Object presence change data:
[Start of Attachment]
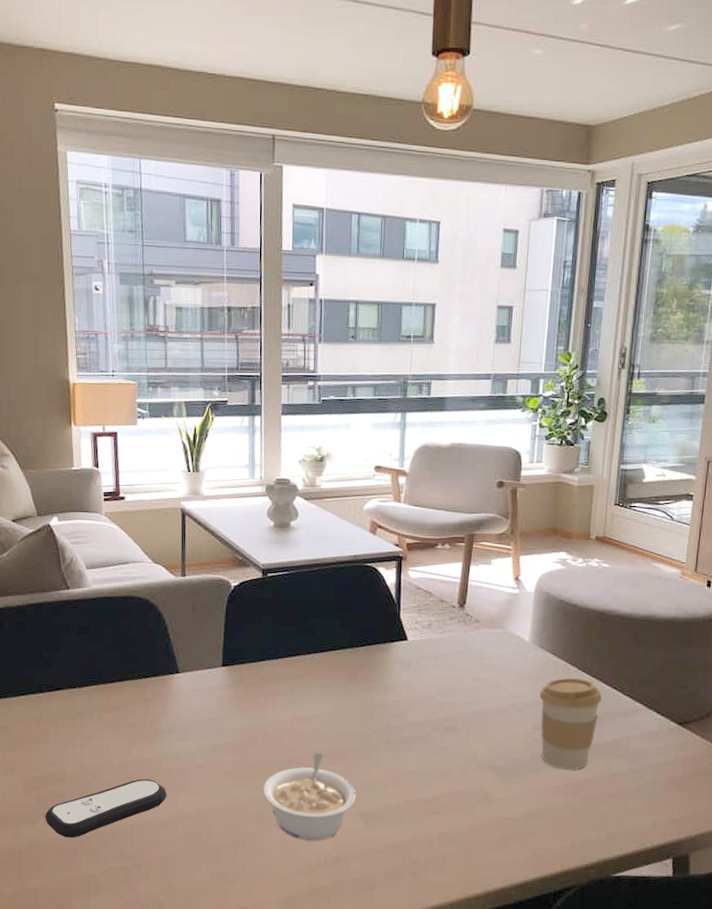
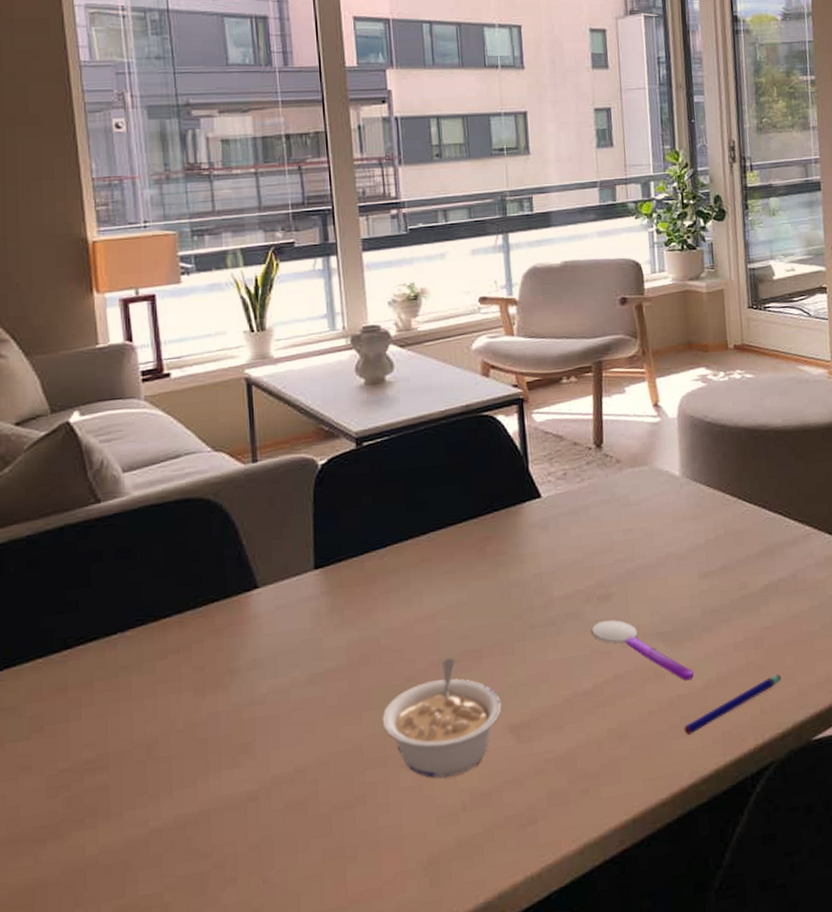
remote control: present [45,779,167,838] -> none [80,739,254,849]
spoon: none [436,747,517,807] -> present [591,619,694,680]
pen: none [502,818,593,850] -> present [684,674,782,735]
coffee cup: present [539,677,602,770] -> none [699,509,769,621]

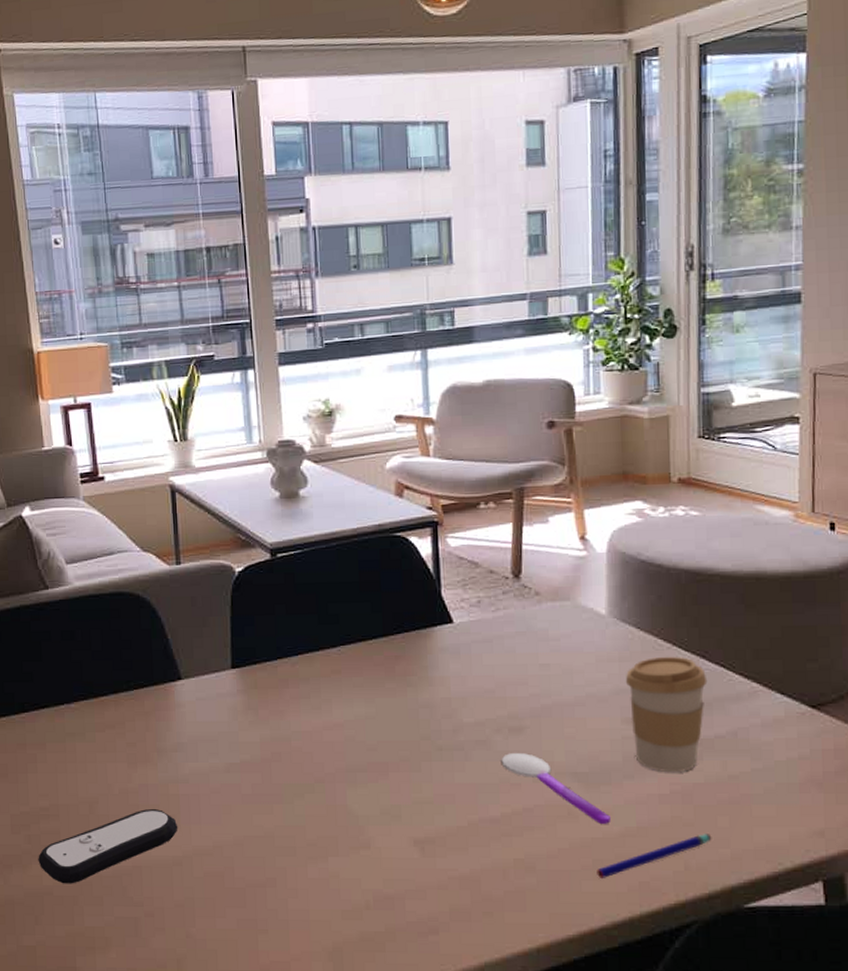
remote control: none [80,739,254,849] -> present [38,809,178,884]
legume: present [382,658,502,779] -> none [292,767,407,876]
coffee cup: none [699,509,769,621] -> present [625,656,708,773]

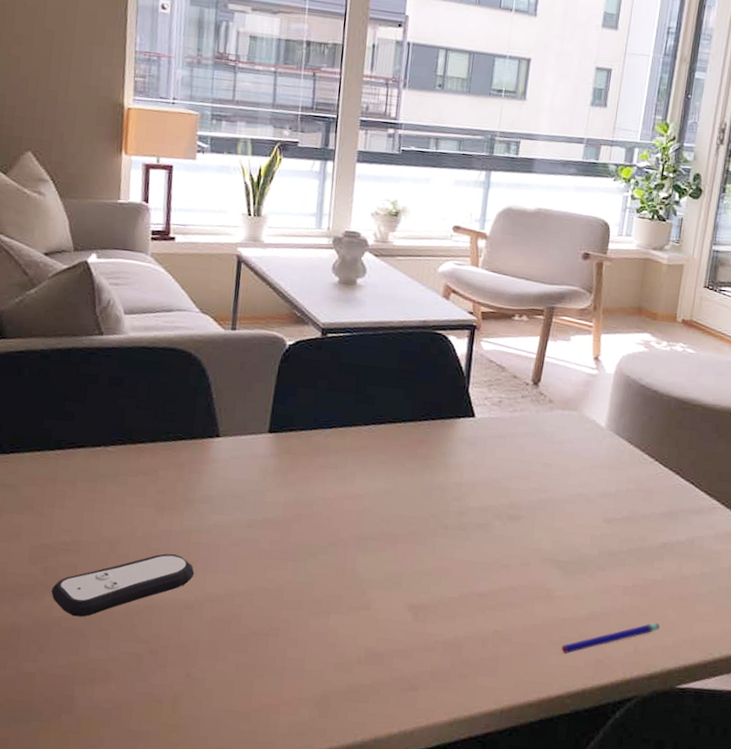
spoon: present [501,752,610,824] -> none [496,537,581,607]
coffee cup: present [625,656,708,773] -> none [610,469,678,570]

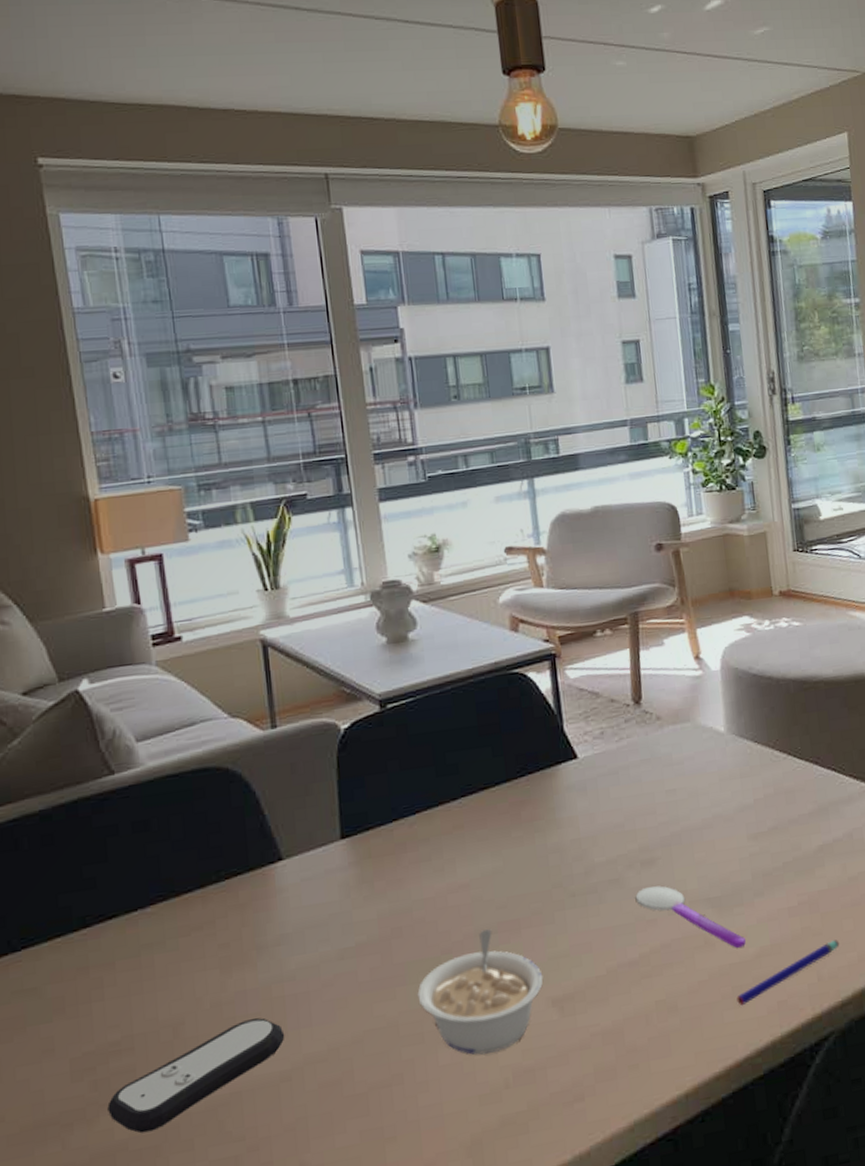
legume: none [303,535,407,633] -> present [417,929,544,1055]
spoon: none [496,537,581,607] -> present [635,885,746,948]

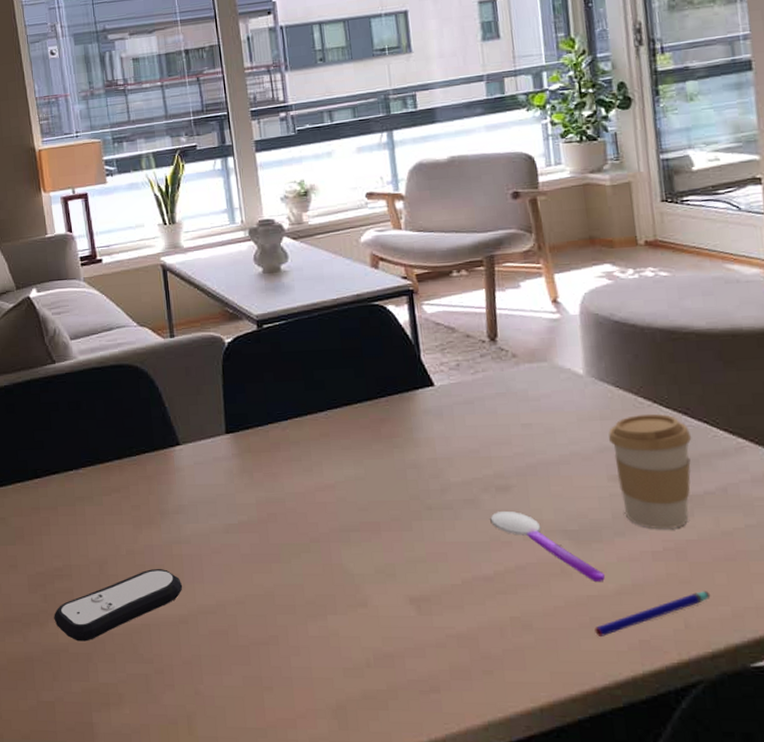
legume: present [417,929,544,1055] -> none [290,527,402,634]
coffee cup: none [748,765,822,884] -> present [608,413,692,530]

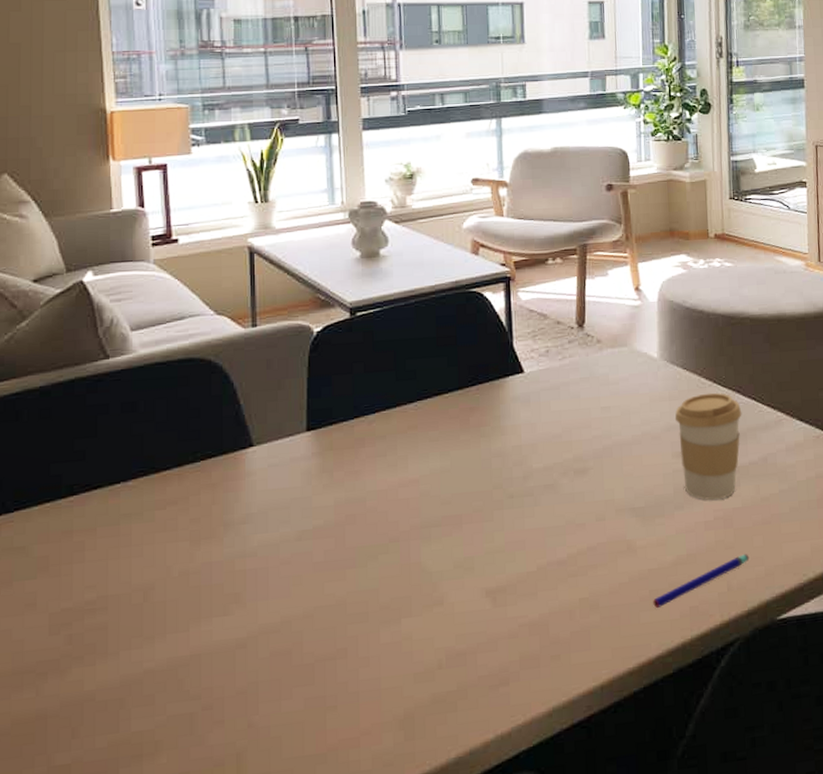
remote control: present [54,569,183,642] -> none [79,588,244,686]
spoon: present [490,510,605,581] -> none [567,493,664,555]

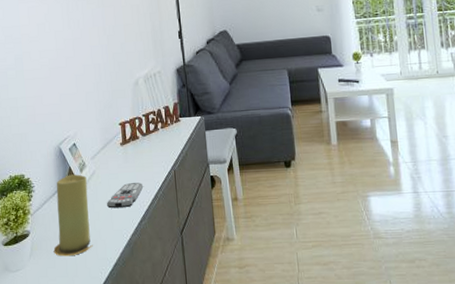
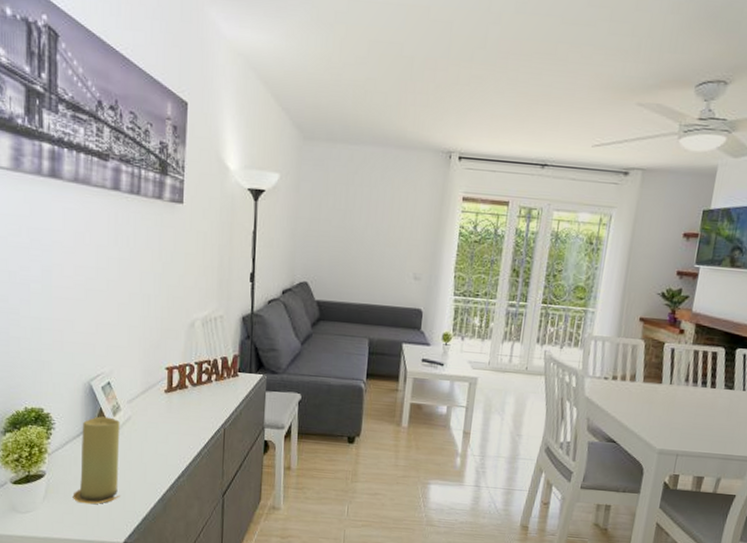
remote control: present [106,183,144,209] -> none [140,435,187,462]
[End of Attachment]
TO DO -> List all lines from the entries that include the word "legume".

RESPONSE TO THIS EXERCISE ->
legume: present [382,658,502,779] -> none [292,767,407,876]
legume: none [303,535,407,633] -> present [417,929,544,1055]
legume: present [417,929,544,1055] -> none [290,527,402,634]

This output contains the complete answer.